### [Material for this task]
******

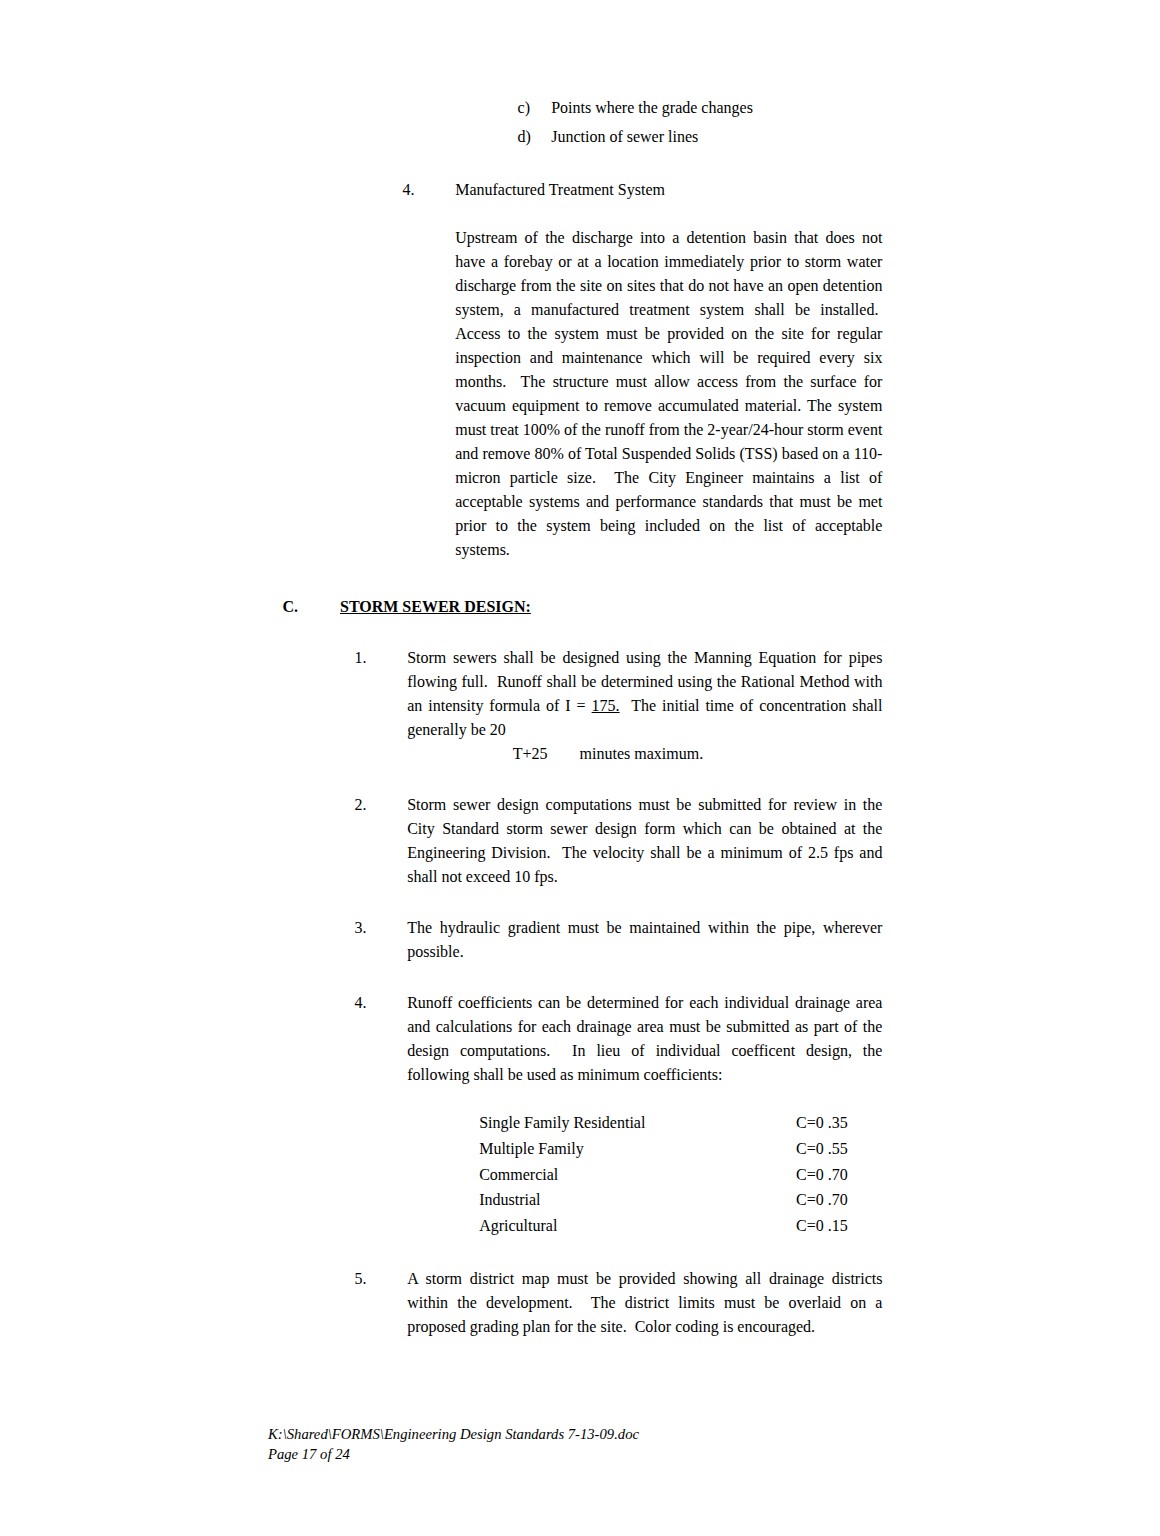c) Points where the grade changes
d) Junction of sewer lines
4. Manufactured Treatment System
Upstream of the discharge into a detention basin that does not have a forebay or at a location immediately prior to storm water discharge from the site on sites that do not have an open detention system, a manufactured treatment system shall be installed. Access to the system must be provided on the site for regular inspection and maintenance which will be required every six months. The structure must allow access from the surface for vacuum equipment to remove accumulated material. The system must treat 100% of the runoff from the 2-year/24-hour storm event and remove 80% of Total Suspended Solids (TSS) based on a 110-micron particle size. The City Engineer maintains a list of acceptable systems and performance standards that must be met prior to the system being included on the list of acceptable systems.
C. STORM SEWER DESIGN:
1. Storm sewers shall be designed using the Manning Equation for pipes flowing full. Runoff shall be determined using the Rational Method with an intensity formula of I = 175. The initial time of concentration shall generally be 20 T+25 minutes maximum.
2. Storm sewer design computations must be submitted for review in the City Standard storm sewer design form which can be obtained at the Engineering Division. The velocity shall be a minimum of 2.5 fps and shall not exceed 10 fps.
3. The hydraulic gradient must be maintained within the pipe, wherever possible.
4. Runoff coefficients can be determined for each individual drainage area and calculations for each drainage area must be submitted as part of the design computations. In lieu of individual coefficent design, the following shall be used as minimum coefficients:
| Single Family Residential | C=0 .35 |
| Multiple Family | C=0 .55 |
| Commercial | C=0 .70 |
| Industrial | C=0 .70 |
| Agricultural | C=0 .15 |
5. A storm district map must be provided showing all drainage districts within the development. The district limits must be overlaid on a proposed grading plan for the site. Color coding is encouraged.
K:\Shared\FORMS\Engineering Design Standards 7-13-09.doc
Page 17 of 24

******

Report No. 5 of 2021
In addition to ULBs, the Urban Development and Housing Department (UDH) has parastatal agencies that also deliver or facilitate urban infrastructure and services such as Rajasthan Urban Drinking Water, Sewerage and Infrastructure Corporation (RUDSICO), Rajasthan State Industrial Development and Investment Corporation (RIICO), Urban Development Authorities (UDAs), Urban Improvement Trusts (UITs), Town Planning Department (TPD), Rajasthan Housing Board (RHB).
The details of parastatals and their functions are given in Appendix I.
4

******

### [Requirement]
Output only the lines above from the one containing "c) Points where the grade changes" to the one containing "4. Manufactured Treatment System", both included, exactly as written and with no pictures.

### [Expected answer]
c) Points where the grade changes
d) Junction of sewer lines
4. Manufactured Treatment System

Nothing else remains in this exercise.